More than any other area this is one which is open to rigorous evaluation. Every single award is subject to international review and the significance of outputs are assessed internationally. Ireland is now a world leader in areas as important as immunology and the next-generation of web software.
Why this matters is that this is the foundation upon which future economic prosperity must be built. Already over 50% of IDA projects are based on our country’s research capacity. Tens of thousands of jobs throughout the country rely directly and indirectly on research.
Our universities and academics have achieved incredible things in this area and they are increasingly doing so in cooperation with industry. Every single significant private or semi-state employer in the country is involved in some level of cooperation with a research group funded by the state.

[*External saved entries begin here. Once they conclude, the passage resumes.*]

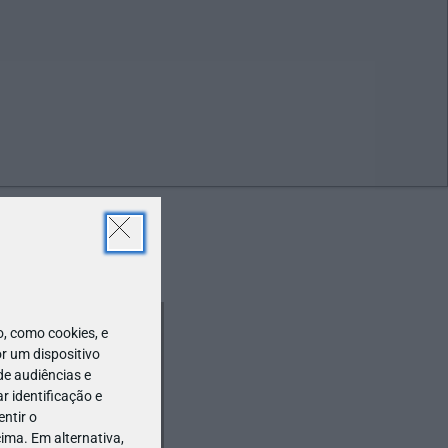
ABR
19
 como cookies, e
r um dispositivo
de audiências e
 identificação e
ntir o
ima. Em alternativa,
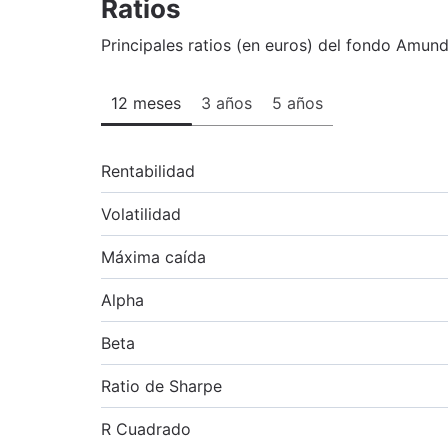
Ratios
Principales ratios (en euros) del fondo Amund
12 meses
3 años
5 años
Rentabilidad
Volatilidad
Máxima caída
Alpha
Beta
Ratio de Sharpe
R Cuadrado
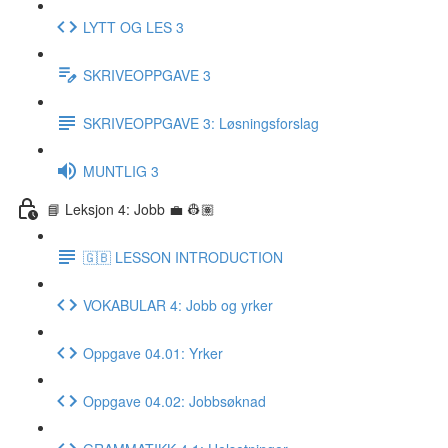
LYTT OG LES 3
SKRIVEOPPGAVE 3
SKRIVEOPPGAVE 3: Løsningsforslag
MUNTLIG 3
📘 Leksjon 4: Jobb 💼 👷🏽
🇬🇧 LESSON INTRODUCTION
VOKABULAR 4: Jobb og yrker
Oppgave 04.01: Yrker
Oppgave 04.02: Jobbsøknad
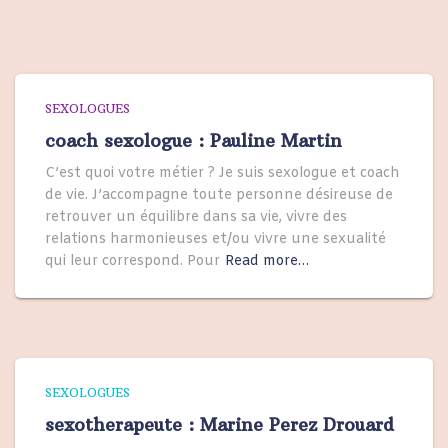
SEXOLOGUES
coach sexologue : Pauline Martin
C’est quoi votre métier ? Je suis sexologue et coach
de vie. J’accompagne toute personne désireuse de
retrouver un équilibre dans sa vie, vivre des
relations harmonieuses et/ou vivre une sexualité
qui leur correspond. Pour
Read more…
SEXOLOGUES
sexotherapeute : Marine Perez Drouard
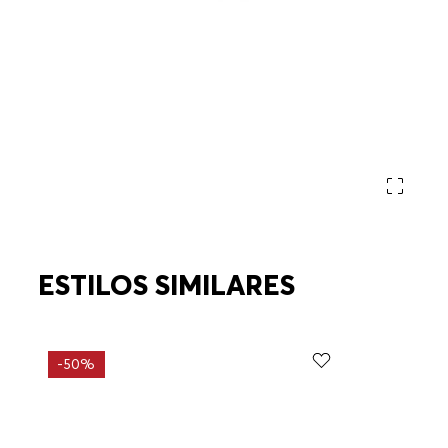
ESTILOS SIMILARES
-
50%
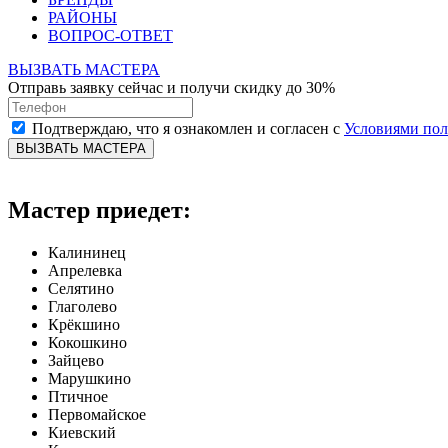
РАЙОНЫ
ВОПРОС-ОТВЕТ
ВЫЗВАТЬ МАСТЕРА
Отправь заявку сейчас и получи скидку до 30%
Подтверждаю, что я ознакомлен и согласен с
Условиями по
ВЫЗВАТЬ МАСТЕРА
Мастер приедет:
Калининец
Апрелевка
Селятино
Глаголево
Крёкшино
Кокошкино
Зайцево
Марушкино
Птичное
Первомайское
Киевский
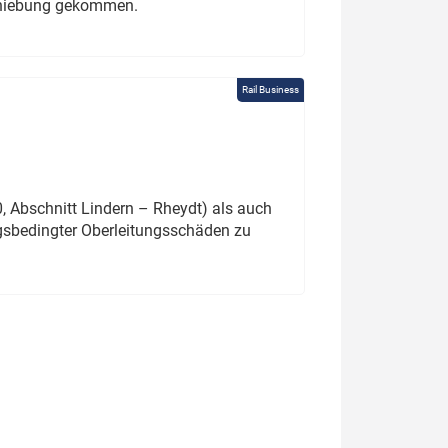
schiebung gekommen.
Rail Business
 Abschnitt Lindern – Rheydt) als auch
gsbedingter Oberleitungsschäden zu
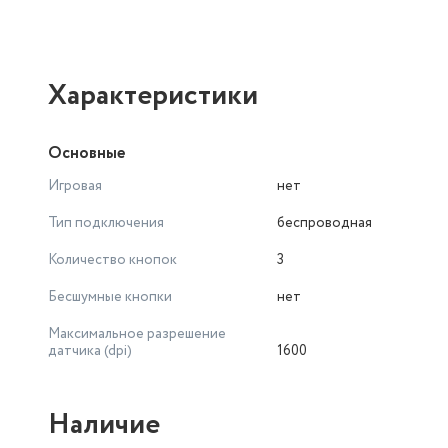
Характеристики
Основные
Игровая
нет
Тип подключения
беспроводная
Количество кнопок
3
Бесшумные кнопки
нет
Максимальное разрешение
датчика (dpi)
1600
Наличие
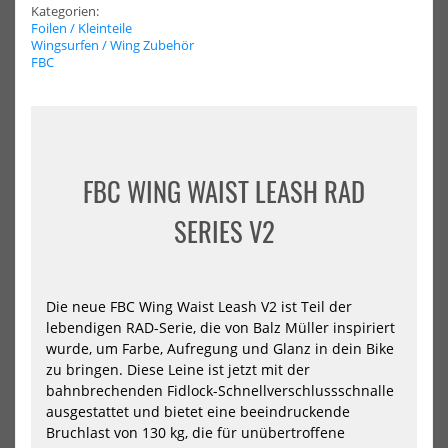
Kategorien:
HOT
HOT
Mystic
Nai
Foilen / Kleinteile
Wingleash
Win
Wingsurfen / Wing Zubehör
Wrist
Anc
FBC
FBC WING WAIST LEASH RAD
SERIES V2
Mystic Wingleash Wrist
Naish Wing Anchor
44,99 €*
99,99 €*
Die neue FBC Wing Waist Leash V2 ist Teil der
lebendigen RAD-Serie, die von Balz Müller inspiriert
wurde, um Farbe, Aufregung und Glanz in dein Bike
zu bringen. Diese Leine ist jetzt mit der
bahnbrechenden Fidlock-Schnellverschlussschnalle
NEU
NEU
ausgestattet und bietet eine beeindruckende
Bruchlast von 130 kg, die für unübertroffene
AXIS
AXI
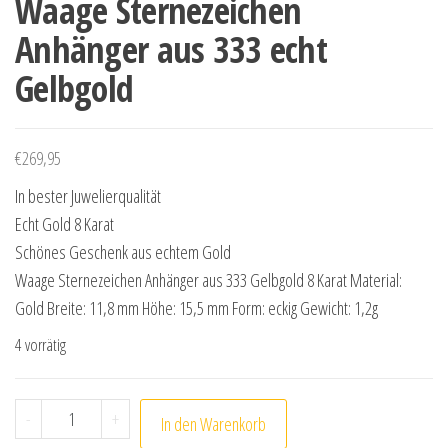
Waage Sternezeichen
Anhänger aus 333 echt
Gelbgold
€
269,95
In bester Juwelierqualität
Echt Gold 8 Karat
Schönes Geschenk aus echtem Gold
Waage Sternezeichen Anhänger aus 333 Gelbgold 8 Karat Material:
Gold Breite: 11,8 mm Höhe: 15,5 mm Form: eckig Gewicht: 1,2g
4 vorrätig
Waage Sternezeichen Anhänger aus 333 echt Gelbgold
-
+
In den Warenkorb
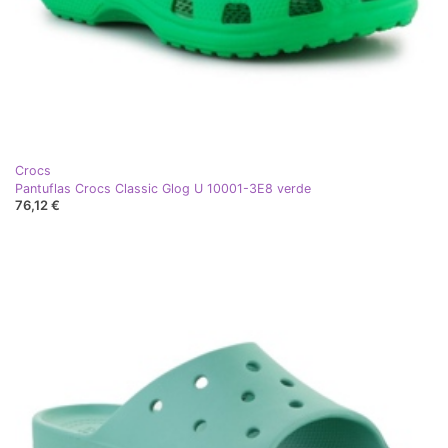
Crocs
Pantuflas Crocs Classic Glog U 10001-3E8 verde
76,12 €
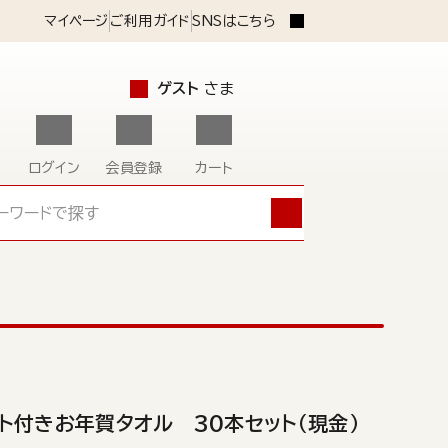
マイページ
ご利用ガイド
SNSはこちら
ゲスト
さま
ログイン
会員登録
カート
ト付きお年賀タオル 30本セット（現金）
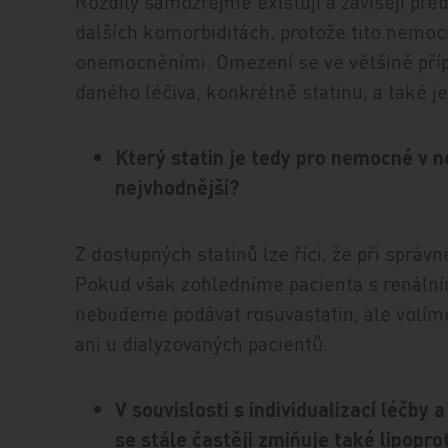
Rozdíly samozřejmě existují a závisejí př
dalších komorbiditách, protože tito nemocn
onemocněními. Omezení se ve většině příp
daného léčiva, konkrétně statinu, a také j
Který statin je tedy pro nemocné v n
nejvhodnější?
Z dostupných statinů lze říci, že při sprá
Pokud však zohledníme pacienta s renální
nebudeme podávat rosuvastatin, ale volím
ani u dialyzovaných pacientů.
V souvislosti s individualizací léčby
se stále častěji zmiňuje také lipopro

I am very worried that new ministers have been happy to launch research-based schemes prepared many months ago, but have so far refused to give a commitment to protecting our research funding infrastructure.
The multi-annual plan published last year explicitly protects research. We will fight any move away from this policy. It would be foolish in the extreme and do immense short, medium and long-term damage to our prospects for recovery.
Further and Community Education
The involvement of local communities in further education remains one of the most exciting areas for promoting educational opportunity and it is one I would like us to increase our focus on.
In the late 1990s a major issue with adult literacy was identified, particularly relating to people who had left school without completing any certificate. A wide range of initiatives were put in place backed by a dramatic extension of funding. As a result, the numbers participating in adult literacy programmes rose from 5,000 in 1997 to 50,000 last year.
These advances need to be protected. In particular, I think we need to use the reformed training agency to build literacy into every part of its work.
Training and further education places are currently undergoing a major expansion. They are essential to helping people out of unemployment when the labour market improves, as it will, in the near future.
I favour a broad discussion about the future of this sector and ways in which it can further integrate with community development initiatives.
A Positive Agenda
As I said at the start, I am determined that we will play a broad and constructive part in the education debate in the years ahead. We will fight to protect real advances of recent years, but also propose significant reform where it is necessary.
Our approach will be inclusive. I want you our members and supporters to take the lead working together with Brendan Smith our spokesperson. Brendan was a senior and widely praised Minister for Agriculture. He has this role because of his great personal commitment to education and his belief that Fianna Fáil can continue to be the party which is the driver of real innovation in the sector.
Now more than ever education is a key element in building a stronger future for our country. Our system has considerable strengths which must be acknowledged and significant weaknesses which must be addressed. It is also larger and more inclusive than at any time in our history. I want to thank you again for coming today and I look forward to talking with you and hearing your views.